[Document understanding data]

********

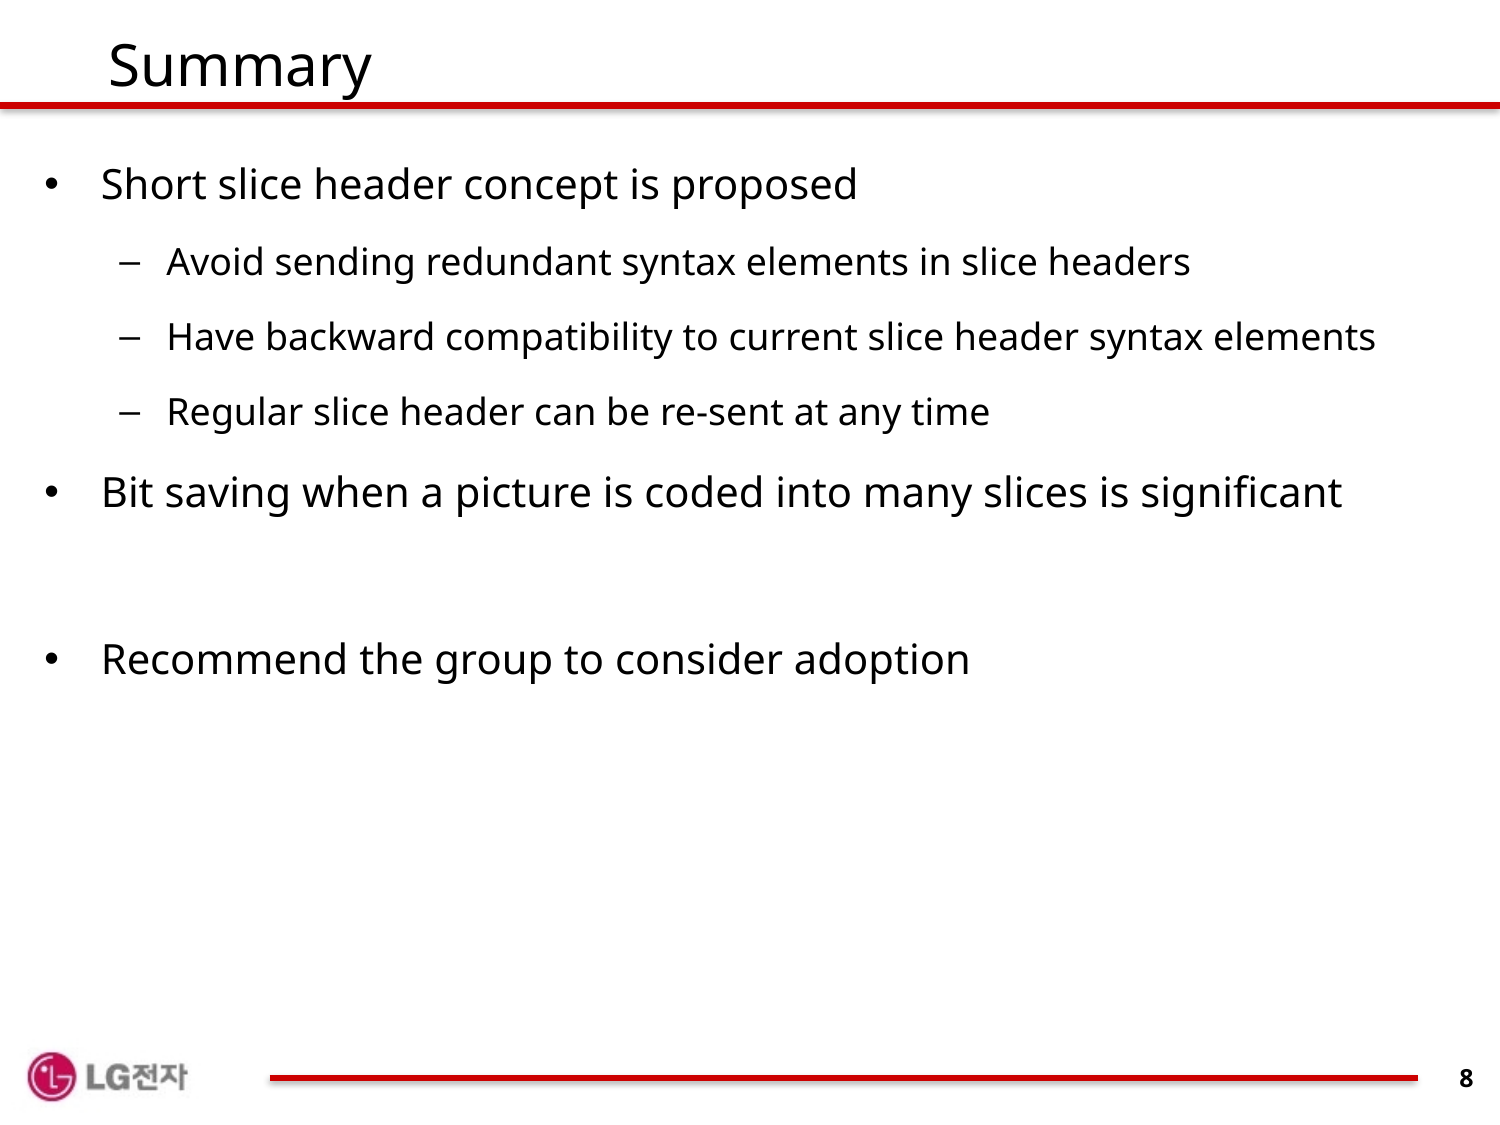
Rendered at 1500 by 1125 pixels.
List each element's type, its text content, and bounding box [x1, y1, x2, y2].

picture [0, 1037, 249, 1125]
title Summary [93, 32, 1243, 94]
slide_number 8 [1417, 1054, 1489, 1114]
list Short slice header concept is proposed Avoid sending redundant syntax elements in slice headers Have backward compatibility to current slice header syntax elements Regular slice header can be re-sent at any time Bit saving when a picture is coded into many slices is significant Recommend the group to consider adoption [29, 125, 1471, 1059]
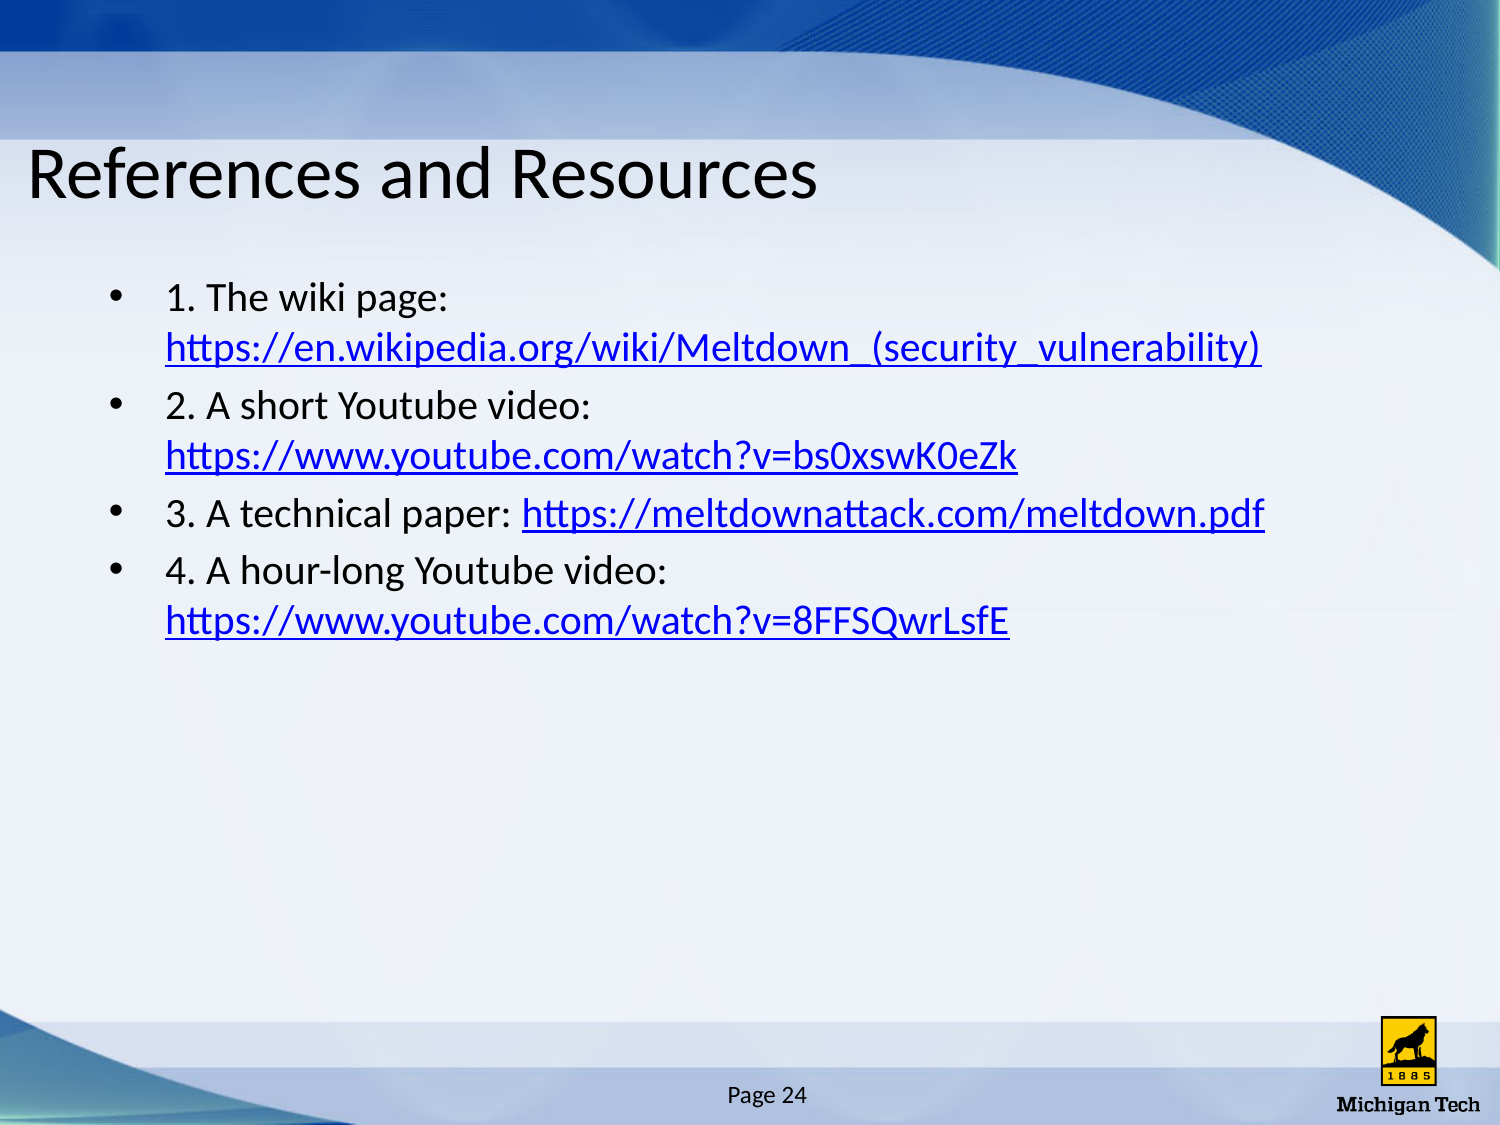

********

## [To-do item]
With the pictures left out, copy exactly the lines above from the line containing "List each element's" through the last line of the entries.

## [Response to the task]
List each element's type, its text content, and bounding box [x1, y1, x2, y2].

picture [0, 1037, 249, 1125]
title Summary [93, 32, 1243, 94]
slide_number 8 [1417, 1054, 1489, 1114]
list Short slice header concept is proposed Avoid sending redundant syntax elements in slice headers Have backward compatibility to current slice header syntax elements Regular slice header can be re-sent at any time Bit saving when a picture is coded into many slices is significant Recommend the group to consider adoption [29, 125, 1471, 1059]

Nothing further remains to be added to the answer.